I mean Golden State. I often confuse utterly fictional locales – when I can be bothered to give a toss either way.

But the Warriors, whether they play in Oakland, San Francisco, Pier 30, Pier 32, Westeros, Hobbiton, the Duchy of Grand Fenwick, Curryvania, the Klingon Empire, the Death Star or Planet Nine, are relocating, and once they break the seal on the earth in 12 days, Welts and his fellow elves will almost surely play the team’s future name as a mildly tedious cliffhanger.

Hey, fun is where you find it.

The matter of the team’s relocation will be a sore subject among lifelong East Bay residents, who have put up with the Warriors for 45 years in various stages of development, including the current “We Almost Never Lose” stage. They regard the Warriors’ transplantation to San Francisco to be an unspeakable crime given the high level of fan allegiance afforded them in Oakland.

And yes, they regard Oakland and San Francisco as very real places, as opposed to Golden State, Freedonia, Vulgaria or the Nexus of All Realities.

It is not yet fully known what San Franciscans think of this development, but that’s the nature of the gamble here. They may embrace the Warriors as the new toy in town and then lose interest, and frankly, neither Welts nor anyone else knows the answer to that.

Either way, their die is cast, and Joe Lacob and Peter Guber are now future former Oakland fixtures. Yes, they are quite fond of the exciting new real estate values and their exciting new unobstructed view of the bay, but it has long been assumed that the move would also entail changing the name back to “San Francisco” for the snob appeal.

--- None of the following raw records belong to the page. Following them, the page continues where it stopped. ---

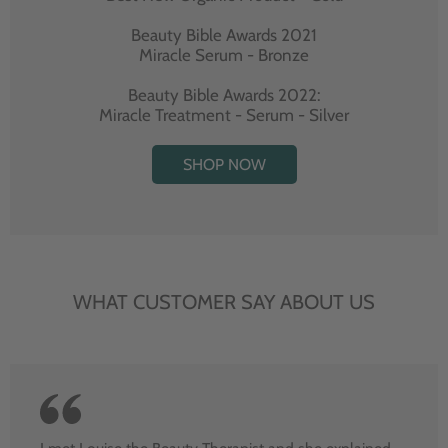
Beauty Bible Awards 2021
Miracle Serum - Bronze
Beauty Bible Awards 2022:
Miracle Treatment - Serum - Silver
SHOP NOW
WHAT CUSTOMER SAY ABOUT US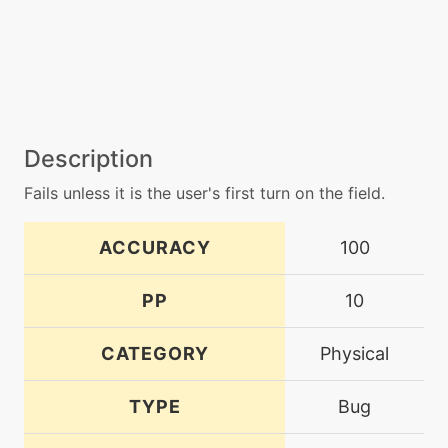
Description
Fails unless it is the user's first turn on the field.
ACCURACY
100
PP
10
CATEGORY
Physical
TYPE
Bug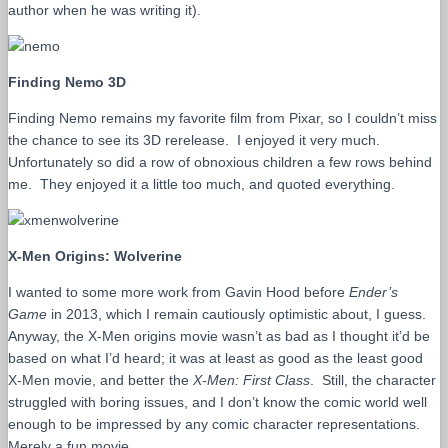
author when he was writing it).
Finding Nemo 3D
Finding Nemo remains my favorite film from Pixar, so I couldn’t miss
the chance to see its 3D rerelease. I enjoyed it very much.
Unfortunately so did a row of obnoxious children a few rows behind
me. They enjoyed it a little too much, and quoted everything.
X-Men Origins: Wolverine
I wanted to some more work from Gavin Hood before
Ender’s
Game
in 2013, which I remain cautiously optimistic about, I guess.
Anyway, the X-Men origins movie wasn’t as bad as I thought it’d be
based on what I’d heard; it was at least as good as the least good
X-Men movie, and better the
X-Men: First Class
. Still, the character
struggled with boring issues, and I don’t know the comic world well
enough to be impressed by any comic character representations.
Merely a fun movie.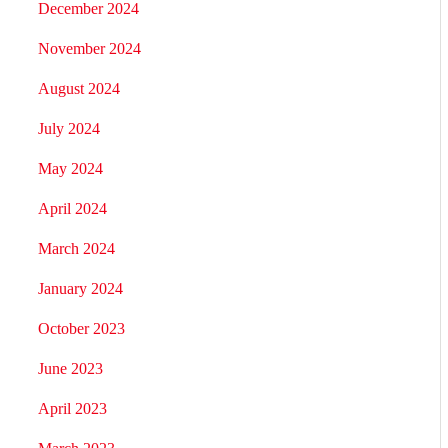
December 2024
November 2024
August 2024
July 2024
May 2024
April 2024
March 2024
January 2024
October 2023
June 2023
April 2023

Now Welts, who has overseen both arena projects (including the one at Piers 30 and 32 which ended up with the piers beating the Warriors in a rout), tells Comrade Poole that the San Francisco Warriors might not end up as the San Francisco Warriors after all.

“Four years ago, I think the conventional wisdom in our building here in Oakland was that yes, we should attach a city name to the team, then it becomes a more global franchise,” Welts marketing-gobbledy-gooked. “There was a lot of head-scratching four years ago about where the Golden State Warriors even played, in other parts of the world. What’s happened with the team over the course of the ensuing years, until today, has made the Warriors if not the preeminent, at least among the three best-known NBA franchises around the world. And everybody who didn’t know where the Golden State Warriors were four years ago, if you’re a fan today, anywhere in the world, you know where the Golden State Warriors are.”

In Oakland.

Now, the mic drop.

“The team’s success has caused us to really rethink whether or not that’s something we should or want to do,” he added. “I guess it’s fair to say there’s been no final decision made. But if you were a betting man, I think you would probably want to wager that the name might remain the same.”

Of course. Why not stay fictional when specificity might move fewer hoodies?

Then again, this is a team that in its 70 years has played home games in Philadelphia (the Arena, the Civic Center, Lincoln High School and Convention Hall), Hershey and Bethlehem PA, Atlantic City, Trenton, Collingswood and Camden NJ, and Saratoga Springs NY . . .

(a moment’s rest here to catch our breaths)

. . . and then after moving west in 1962, the Cow Palace, San Francisco Civic Auditorium and USF’s Memorial Gym, the Oakland Auditorium, San Jose Civic Auditorium, San Jose Arena, Richmond Auditorium, then Sacramento, Bakersfield, Fresno, San Diego, Eugene, Seattle, Phoenix and Salt Lake City.

In fact, and you can swindle the gullible at your neighborhood tavern with this one, the Warriors’ first game in San Francisco occurred almost three years before the team left Philadelphia. The Warriors played the visitors to the Minneapolis Lakers, who moved to Los Angeles a year later and had already played a regular season game at the Cow Palace earlier in the year, so this game, January 31, 1960, could have been considered a civic scouting trip for both teams as they sought new homes.

In other words, the Warriors are almost surely the most geographically vague team in the history of North American sports. Moreover, they are about to become the first team in sports history to go home for the third time under three different city names – Philadelphia, San Francisco and Krypton, or whatever the hell they want to call themselves this time.